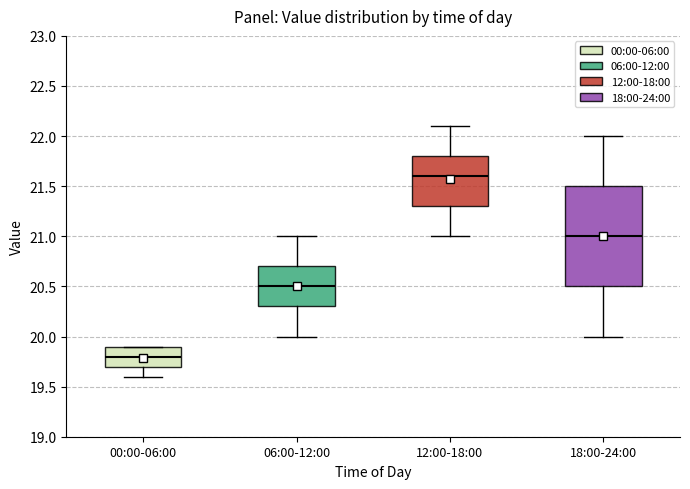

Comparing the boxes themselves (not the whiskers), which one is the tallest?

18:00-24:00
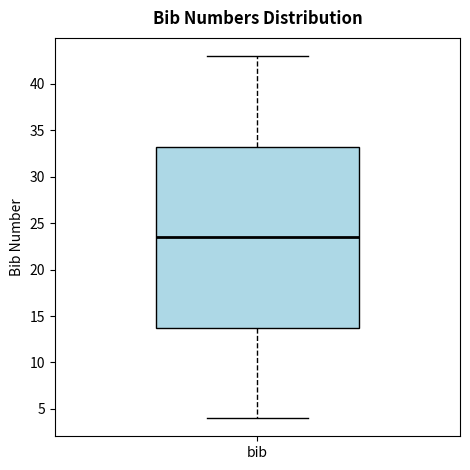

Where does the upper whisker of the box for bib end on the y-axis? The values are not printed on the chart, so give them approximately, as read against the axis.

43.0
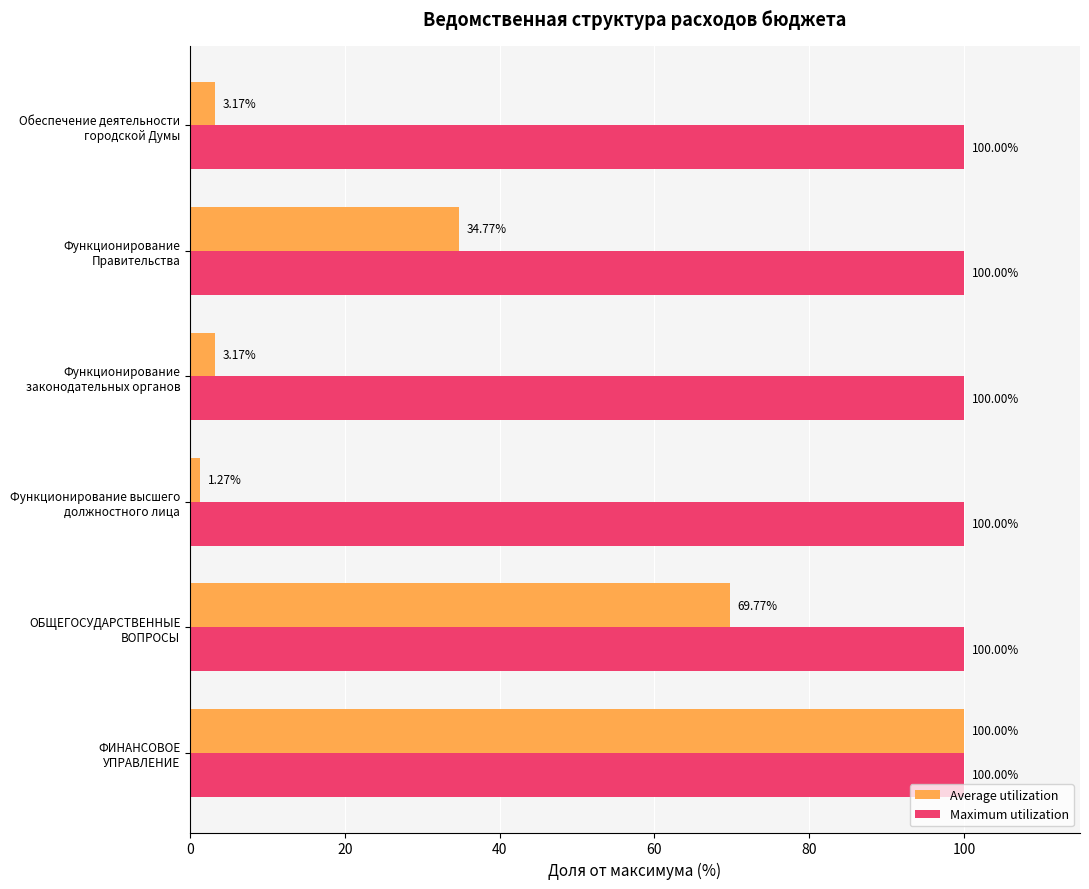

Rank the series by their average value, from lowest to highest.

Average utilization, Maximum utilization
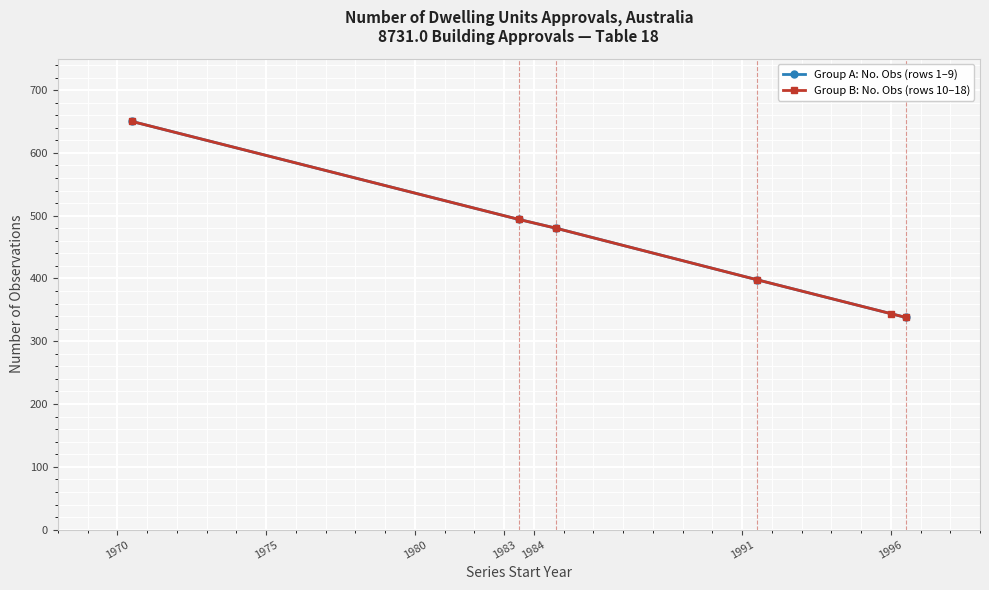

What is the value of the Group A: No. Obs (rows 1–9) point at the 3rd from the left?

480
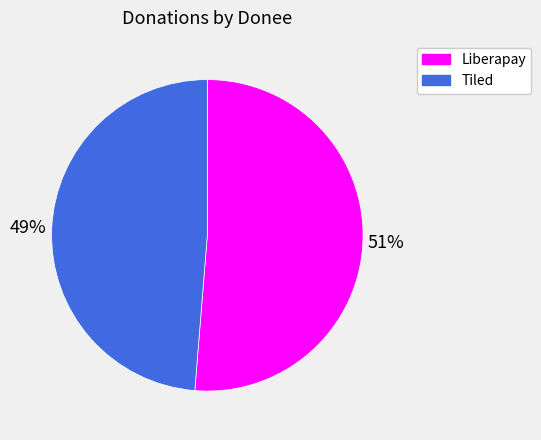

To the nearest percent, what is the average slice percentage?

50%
━━━━━━━━━━━━━━━━━━━━
* Problem requirements
Rewrite the lines from the one containing "18:00-24:00" through the end of the records, changing "approximately" to "roughly" and keeping everything else the same. Leave the pictures out of your answer.

* Task response
18:00-24:00

Where does the upper whisker of the box for bib end on the y-axis? The values are not printed on the chart, so give them roughly, as read against the axis.

43.0

Rank the series by their average value, from lowest to highest.

Average utilization, Maximum utilization

What is the value of the Group A: No. Obs (rows 1–9) point at the 3rd from the left?

480

To the nearest percent, what is the average slice percentage?

50%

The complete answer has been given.